The blanket of fear was lifted by Negro youth. When they took their struggle to the streets, a new spirit of resistance was born. Inspired by the boldness and ingenuity of Negroes, white youth stirred into action and formed an alliance that aroused the conscience of the nation.
It is difficult to exaggerate the creative contribution of young Negroes. They took non-violent resistance, first employed in Montgomery, Alabama, in mass dimensions, and developed original forms of applicationâsit-ins, freedom rides, and wade-ins. To accomplish these, they first transformed themselves. Young Negroes had traditionally imitated whites in dress, conduct, and thought in a rigid, middle-class pattern. Gunnar Myrdal described them as exaggerated Americans. Now they ceased imitating and began initiating. Leadership passed into the hands of Negroes, and their white allies began learning from them. This was a revolutionary and wholesome development for both. It is ironic that to-day so many educators and sociologists are seeking methods to instill middle-class values in Negro youth as the ideal in social development. It was precisely when young Negroes threw off their middle-class values that they made an historic social contribution. They abandoned those values when they put careers and wealth in a secondary role. When they cheerfully became jailbirds and trouble makers, when they took off their Brooks Brothers attire, and put on overalls to work in the isolated rural south, they challenged and inspired white youth to emulate them. Many left school, not to abandon learning, but to seek it in more direct ways. They were constructive school dropouts; a variety that
strengthened the society and themselves. These Negro and white youth preceded the conception of the Peace Corps, and it is safe to say that their work was the inspiration for its organization on an international scale.

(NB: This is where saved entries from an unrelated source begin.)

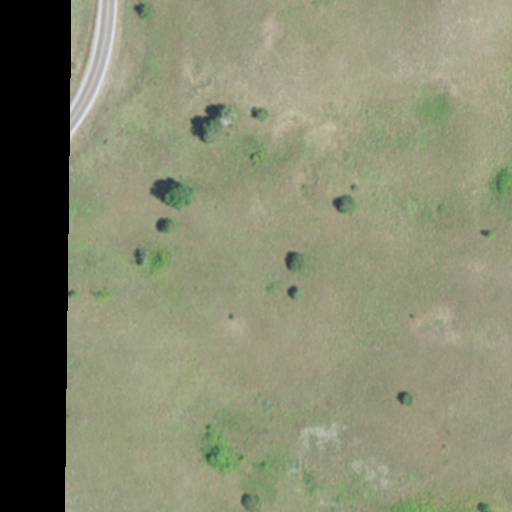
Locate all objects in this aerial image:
road: (79, 117)
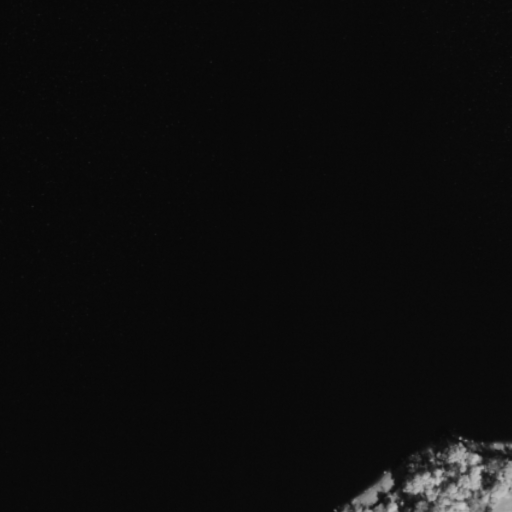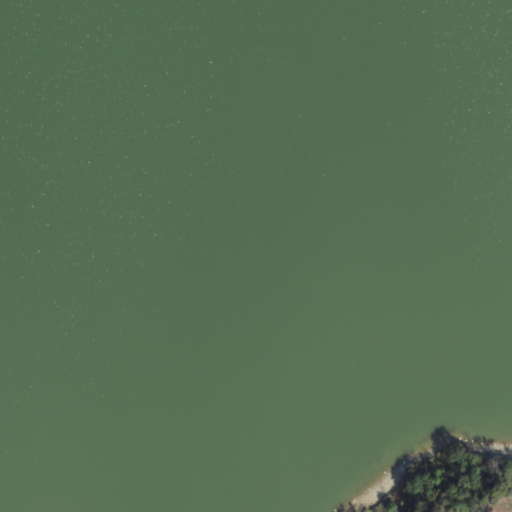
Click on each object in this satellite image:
park: (448, 479)
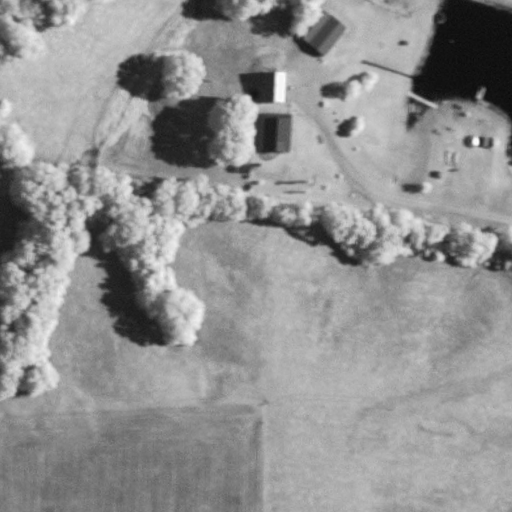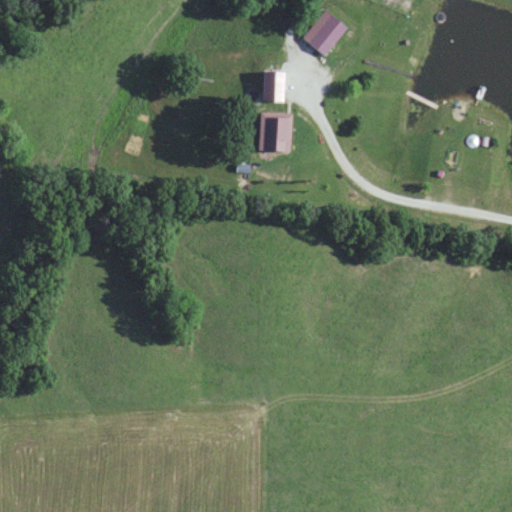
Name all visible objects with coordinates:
building: (322, 31)
building: (272, 131)
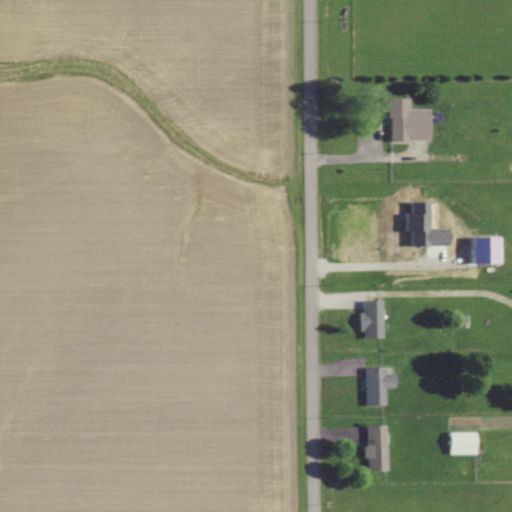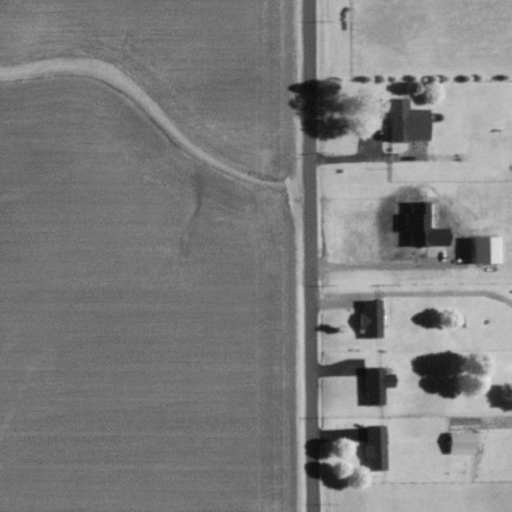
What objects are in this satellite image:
building: (406, 123)
road: (365, 159)
building: (421, 226)
building: (483, 249)
road: (314, 255)
road: (378, 267)
building: (370, 319)
building: (376, 385)
building: (460, 443)
building: (374, 448)
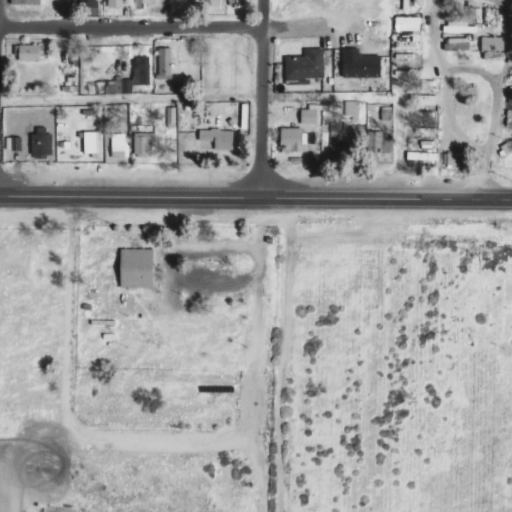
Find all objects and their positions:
building: (89, 2)
building: (143, 2)
building: (211, 2)
building: (116, 3)
building: (239, 3)
building: (407, 4)
road: (0, 16)
building: (410, 23)
building: (461, 26)
road: (199, 30)
building: (458, 43)
building: (494, 43)
building: (30, 52)
building: (166, 63)
building: (361, 63)
building: (307, 64)
building: (134, 77)
road: (372, 86)
road: (266, 96)
building: (426, 99)
building: (353, 109)
building: (387, 112)
building: (311, 114)
building: (173, 116)
building: (220, 137)
building: (295, 138)
building: (43, 140)
building: (92, 142)
building: (15, 143)
building: (145, 143)
building: (120, 146)
building: (423, 156)
building: (456, 158)
road: (255, 192)
building: (138, 268)
building: (133, 269)
park: (94, 411)
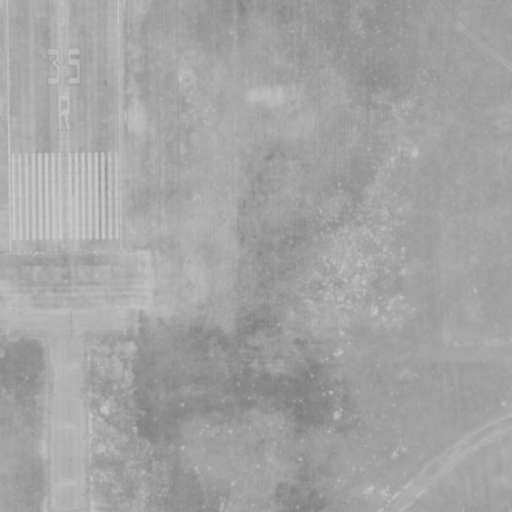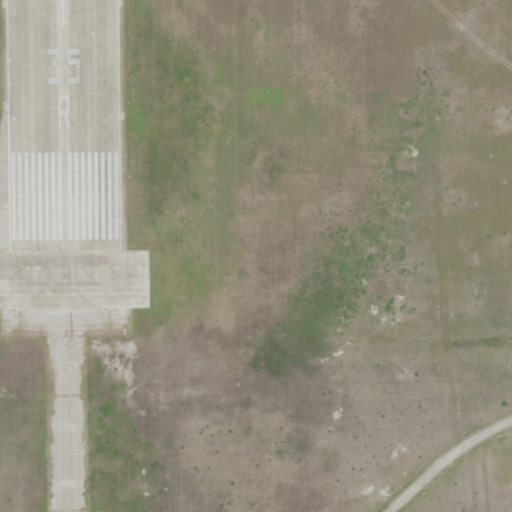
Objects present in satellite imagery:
airport runway: (62, 125)
airport: (79, 157)
airport taxiway: (32, 207)
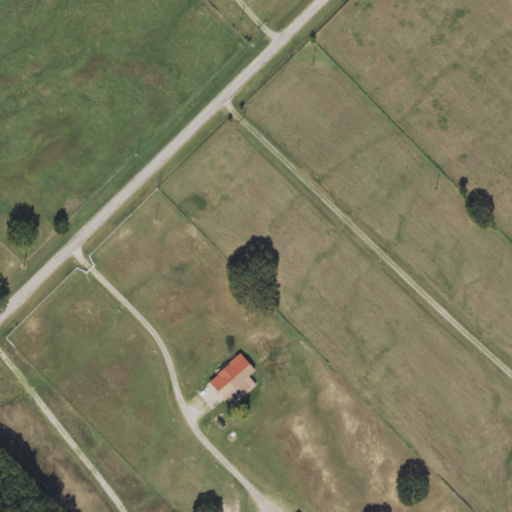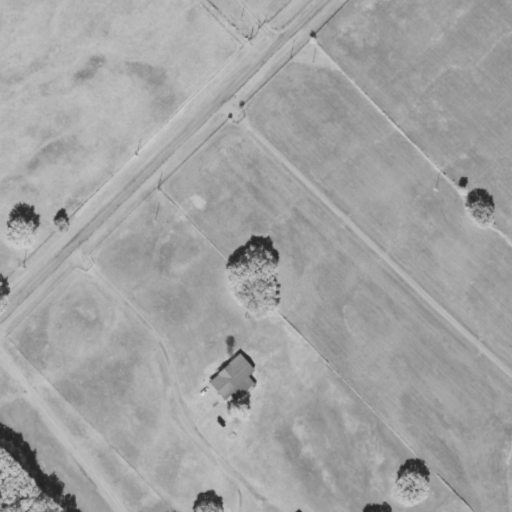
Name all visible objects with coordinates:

The collective effort that was born out of the civil-rights alliance was awesomely fruitful for this country in the first years of the 1960s. The repressive forces that had not been seriously challenged for almost a decade now faced an aroused adversary. A torrent of humanist thought and action swept across the land, scoring first small and then larger victories. The awakening grew in breadth, and the contested issues encompassed other social questions. A phalanx of reliable young activists took protest from hiding and revived a sense of responsible rebellion. A peace movement was born.